= Activity =
Exact transcription, pictures omitted: reproduce the listing below.

= Data block =
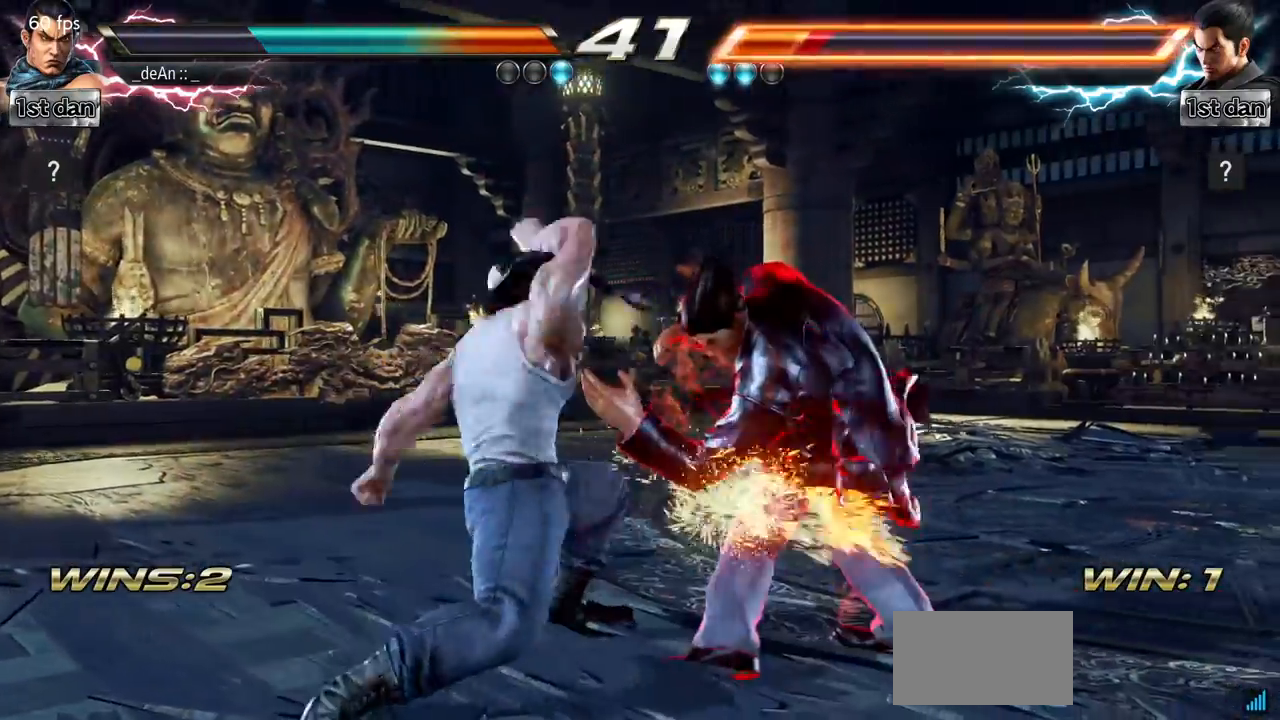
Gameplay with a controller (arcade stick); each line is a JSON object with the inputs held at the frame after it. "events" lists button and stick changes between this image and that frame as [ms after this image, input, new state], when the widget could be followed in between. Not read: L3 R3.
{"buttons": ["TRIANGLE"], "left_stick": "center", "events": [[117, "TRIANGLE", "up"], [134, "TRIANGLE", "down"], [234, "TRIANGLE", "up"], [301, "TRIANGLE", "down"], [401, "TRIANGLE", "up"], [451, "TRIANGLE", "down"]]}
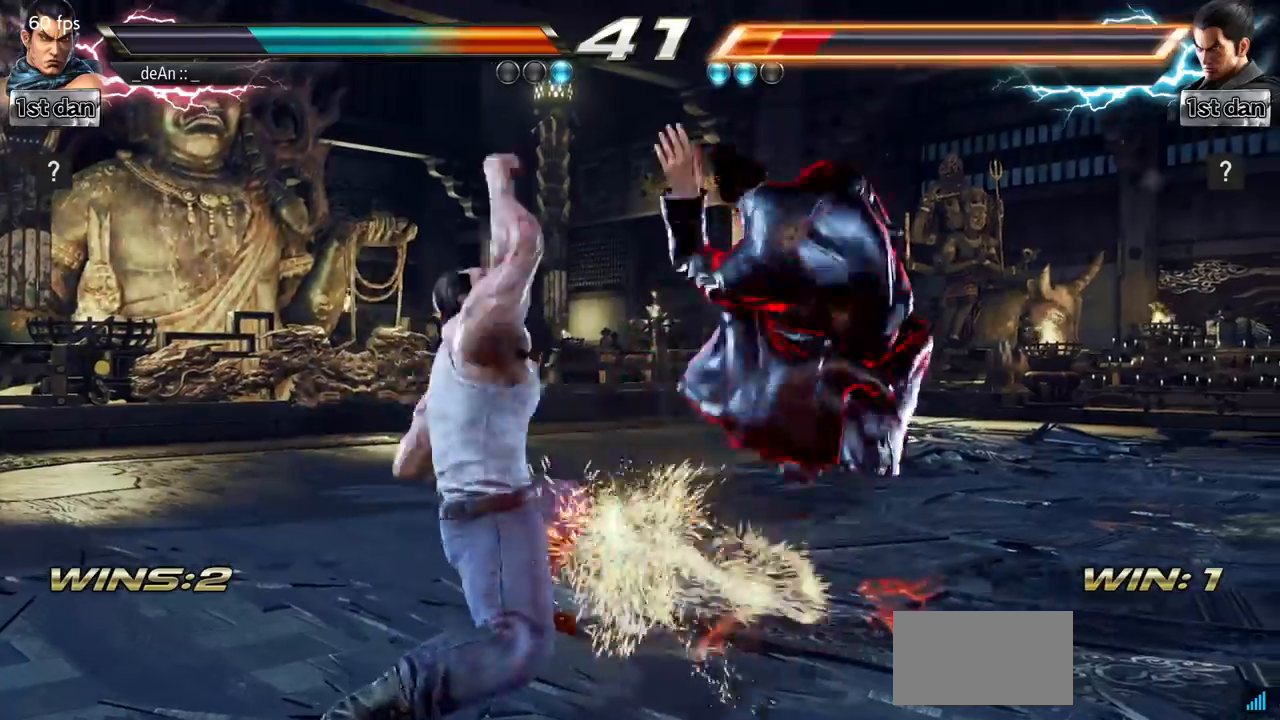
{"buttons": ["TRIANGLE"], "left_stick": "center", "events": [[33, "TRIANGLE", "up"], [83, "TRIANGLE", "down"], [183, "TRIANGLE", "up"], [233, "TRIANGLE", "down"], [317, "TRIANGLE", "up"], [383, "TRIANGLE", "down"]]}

= Solution to the exercise =
Gameplay with a controller (arcade stick); each line is a JSON object with the inputs held at the frame after it. "events" lists button and stick changes between this image and that frame as [ms after this image, input, new state], when the widget could be followed in between. Not read: L3 R3.
{"buttons": ["TRIANGLE"], "left_stick": "center", "events": [[117, "TRIANGLE", "up"], [134, "TRIANGLE", "down"], [234, "TRIANGLE", "up"], [301, "TRIANGLE", "down"], [401, "TRIANGLE", "up"], [451, "TRIANGLE", "down"]]}
{"buttons": ["TRIANGLE"], "left_stick": "center", "events": [[33, "TRIANGLE", "up"], [83, "TRIANGLE", "down"], [183, "TRIANGLE", "up"], [233, "TRIANGLE", "down"], [317, "TRIANGLE", "up"], [383, "TRIANGLE", "down"]]}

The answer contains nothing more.